--- TASK INPUT Enclosed Below ---
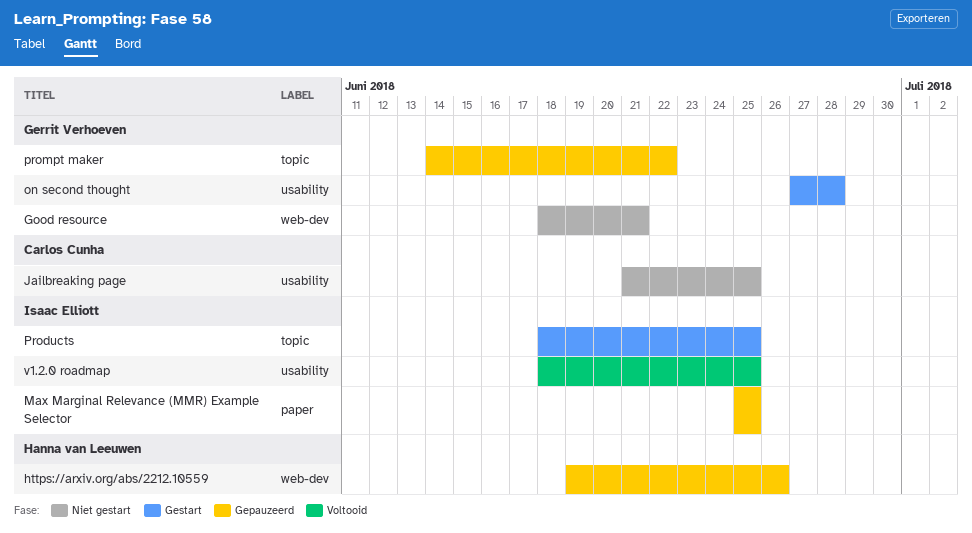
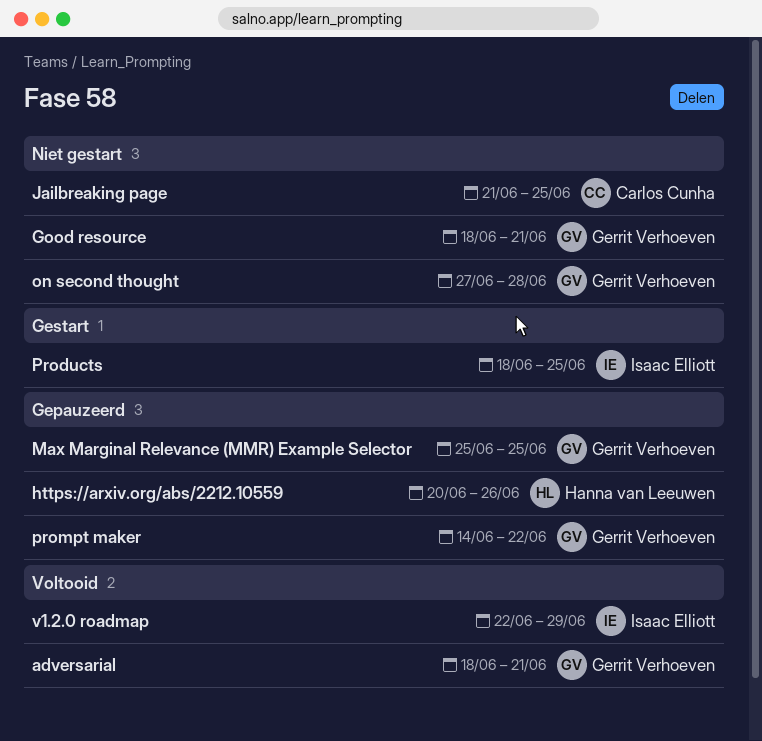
adversarial: none -> present
https://arxiv.org/abs/2212.10559, start: Jun 19 -> Jun 20
Max Marginal Relevance (MMR) Example Selector, owner: Isaac Elliott -> Gerrit Verhoeven
on second thought, status: Gestart -> Niet gestart
v1.2.0 roadmap, start: Jun 18 -> Jun 22
v1.2.0 roadmap, due: Jun 25 -> Jun 29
--- End of Enclosed TASK INPUT ---
### INSTRUCTIONS TO FOLLOW
Output all of the data exactly as it stands, minus any images.

### RESPONSE AREA
adversarial: none -> present
https://arxiv.org/abs/2212.10559, start: Jun 19 -> Jun 20
Max Marginal Relevance (MMR) Example Selector, owner: Isaac Elliott -> Gerrit Verhoeven
on second thought, status: Gestart -> Niet gestart
v1.2.0 roadmap, start: Jun 18 -> Jun 22
v1.2.0 roadmap, due: Jun 25 -> Jun 29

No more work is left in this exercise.